Cela exige un dialogue et une rencontre entre la culture de l’enseignant
et celle de l’apprenant, entre son monde et celui de l’autre, entre ses grilles de
lecture et les siennes.
C’est ainsi qu’est née l’idée de développer une approche interculturelle
du raisonnement en langue française, dans un nouvel espace pédagogique
visant autant son apprentissage que son entraînement : les Ateliers de logique
et communication. Ce livre s’en fait l’écho.
Cet environnement pédagogique est défini par un ensemble de caractéristiques que nous allons décrire. toutefois, sa qualité et sa portée réelle
repose sur un certain nombre de conditions tant humaines que techniques sous
la responsabilité et le contrôle de son animateur. Ces Ateliers constituent un
espace de travail social et interactif sur des exercices de logique à résoudre.

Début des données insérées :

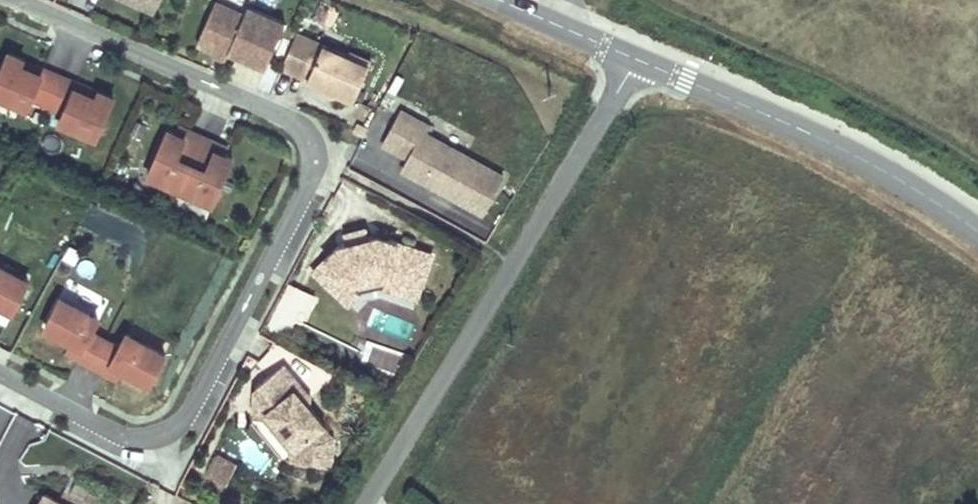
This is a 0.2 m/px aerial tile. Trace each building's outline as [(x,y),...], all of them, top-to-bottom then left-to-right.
[(106,5),(118,0),(147,13),(152,0),(105,0),(106,5)] [(267,80),(287,33),(250,17),(246,24),(218,12),(198,55),(216,63),(228,69),(230,64),(267,80)] [(372,73),(352,65),(346,67),(298,46),(283,81),(325,100),(336,104),(355,113),(372,73)] [(0,79),(0,94),(95,136),(114,90),(11,47),(0,79)] [(226,74),(228,69),(216,63),(214,68),(226,74)] [(336,104),(325,100),(322,105),(334,110),(336,104)] [(435,116),(397,102),(381,138),(405,150),(397,166),(483,210),(508,167),(432,129),(435,116)] [(179,148),(188,151),(191,145),(182,141),(179,148)] [(167,195),(167,196),(198,210),(198,209),(215,217),(235,172),(226,169),(218,165),(221,158),(191,145),(188,151),(179,148),(170,144),(151,188),(167,195)] [(226,169),(230,161),(221,158),(218,165),(226,169)] [(351,230),(310,265),(349,308),(370,282),(393,277),(424,292),(444,247),(381,227),(351,230)] [(0,256),(0,300),(16,305),(26,268),(0,256)] [(272,319),(301,330),(315,294),(287,283),(272,319)] [(50,286),(37,318),(64,326),(57,344),(123,377),(128,368),(151,377),(164,342),(50,286)] [(333,413),(283,356),(252,384),(259,411),(284,436),(287,458),(337,464),(333,413)] [(216,452),(202,474),(224,487),(237,465),(216,452)] [(40,495),(36,503),(57,503),(40,495)]
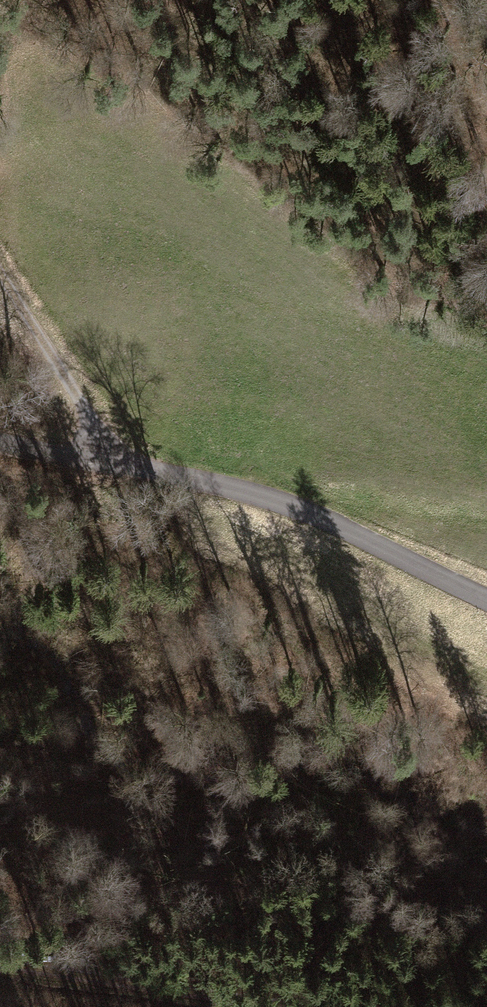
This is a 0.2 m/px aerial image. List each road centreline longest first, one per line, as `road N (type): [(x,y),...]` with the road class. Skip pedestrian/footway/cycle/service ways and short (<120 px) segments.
road 1 (unclassified): [(0,449),(254,494),(333,523),(486,600)]
road 2 (track): [(276,1006),(0,962)]
road 3 (track): [(164,474),(92,417),(0,274)]

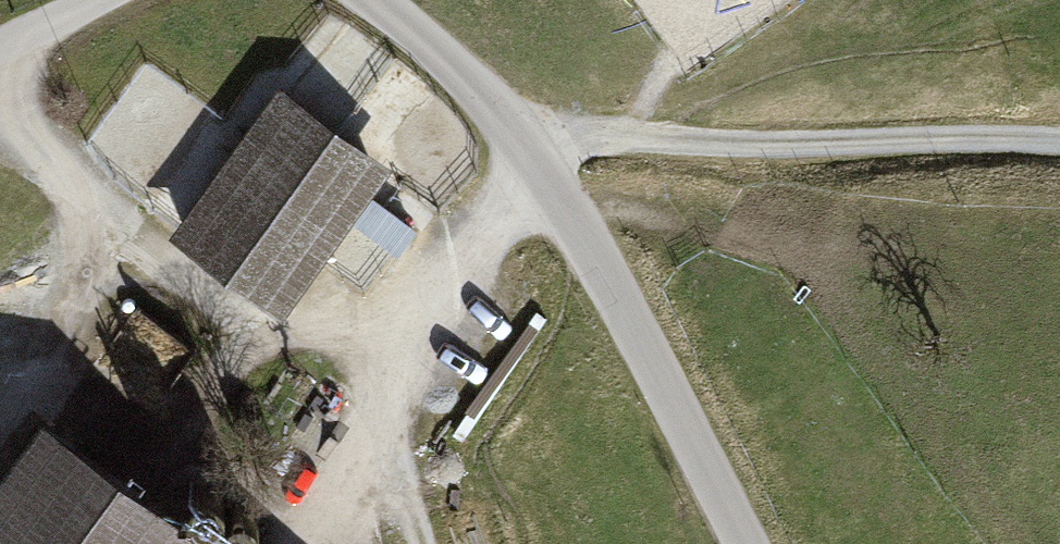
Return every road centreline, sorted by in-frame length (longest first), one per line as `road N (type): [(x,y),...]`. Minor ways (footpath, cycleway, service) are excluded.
road 1 (unclassified): [(375,0),(494,105),(538,159),(745,543)]
road 2 (track): [(521,135),(777,146),(1059,138)]

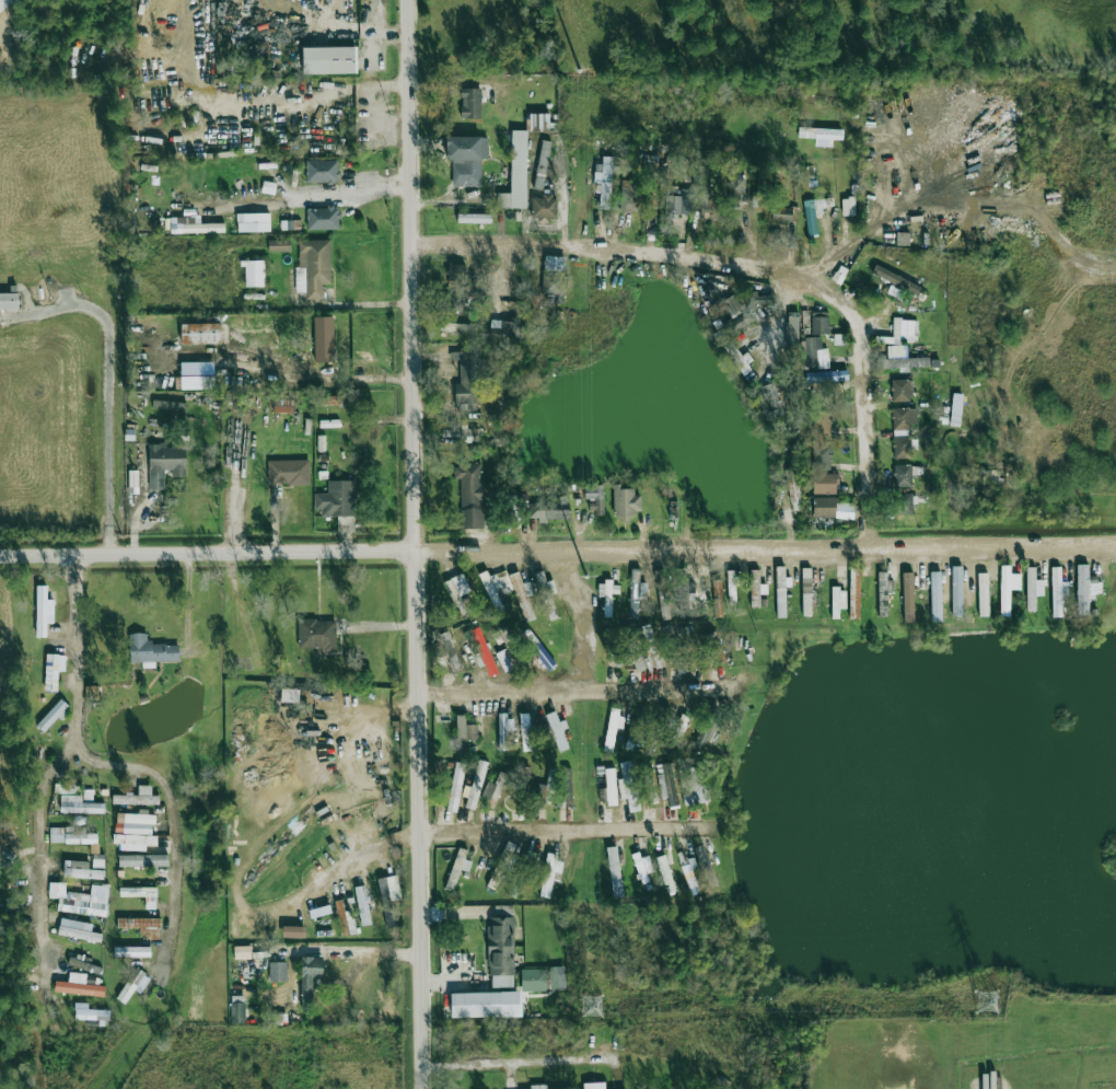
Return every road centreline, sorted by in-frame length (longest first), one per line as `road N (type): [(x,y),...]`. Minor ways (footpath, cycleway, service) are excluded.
road 1 (residential): [(0,557),(1115,539)]
road 2 (residential): [(424,1088),(409,0)]
road 3 (residential): [(879,542),(853,296),(415,240)]
road 4 (residential): [(416,693),(734,688)]
road 5 (residential): [(421,844),(708,841)]
road 6 (residential): [(421,776),(691,772)]

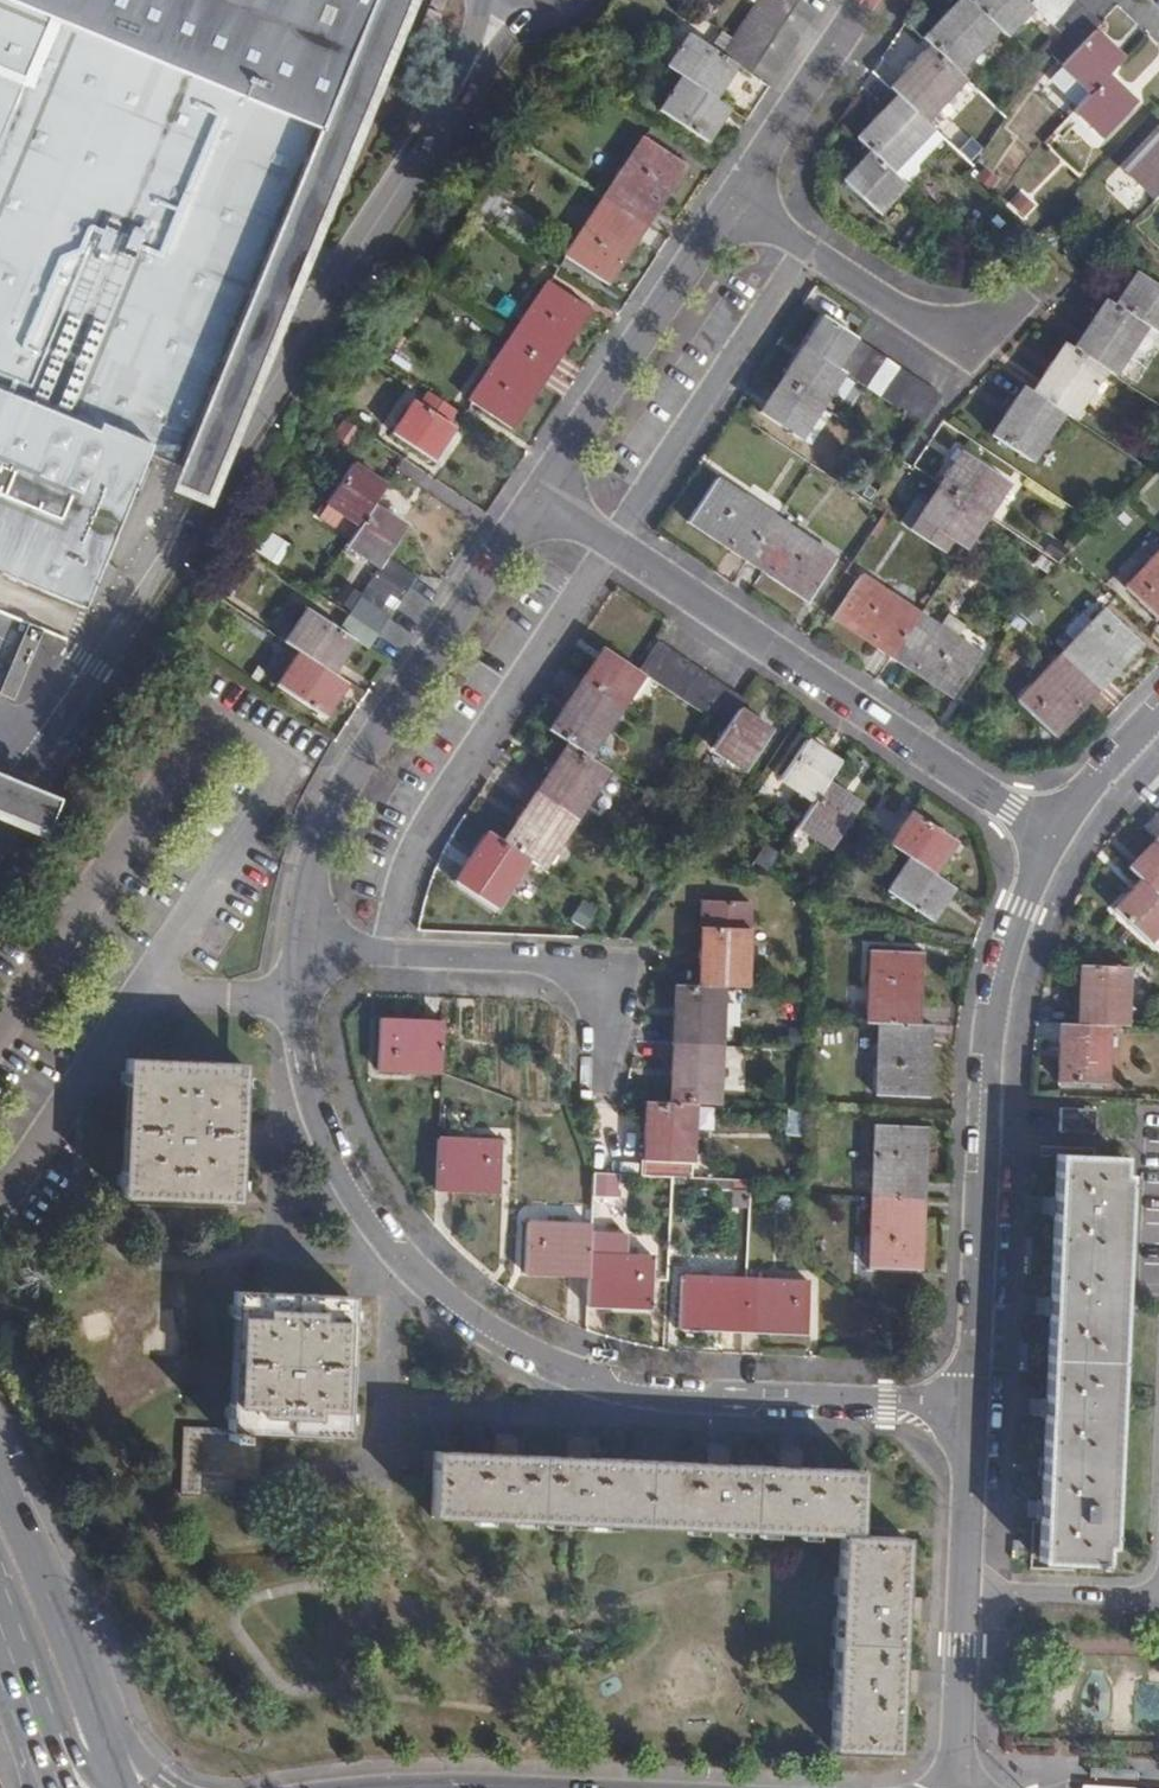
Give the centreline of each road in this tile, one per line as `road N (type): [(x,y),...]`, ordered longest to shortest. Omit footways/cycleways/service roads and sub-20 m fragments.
road 1 (residential): [(312,954),(316,1123),(393,1247),(501,1349),(571,1373),(973,1406)]
road 2 (residential): [(542,495),(1049,835)]
road 3 (residential): [(870,0),(542,495)]
road 4 (residential): [(1049,835),(1003,976),(991,1048),(973,1406)]
road 5 (residential): [(542,495),(317,829),(312,954)]
road 6 (residential): [(312,954),(609,970),(600,1065)]
road 7 (residential): [(973,1406),(954,1787)]
road 8 (secondary): [(90,1700),(0,1500)]
road 9 (residential): [(1158,714),(1049,835)]
road 10 (tertiary): [(9,1664),(42,1687),(92,1787)]
road 11 (secondary): [(9,1664),(58,1787)]
road 12 (tertiary): [(9,1664),(12,1740),(27,1787)]
road 13 (secondary): [(173,1787),(90,1700)]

Cette approche ainsi que les supports qui la composent sont véritablement à
l’enseignant ou à l’animateur ce que l’outil est à l’artisan. Ils occupent, à la
fois, cette place noble d’être le prolongement de l’intelligence de son utilisateur et celle, plus modeste, de n’être qu’un moyen au service d’une finalité qui
se situe toujours en dehors de lui, à savoir au cœur de la personne enseignée,
dans la recherche de la transformation et du développement qu’il sert. Il est
donc question de construire une pensée et une logique partagées.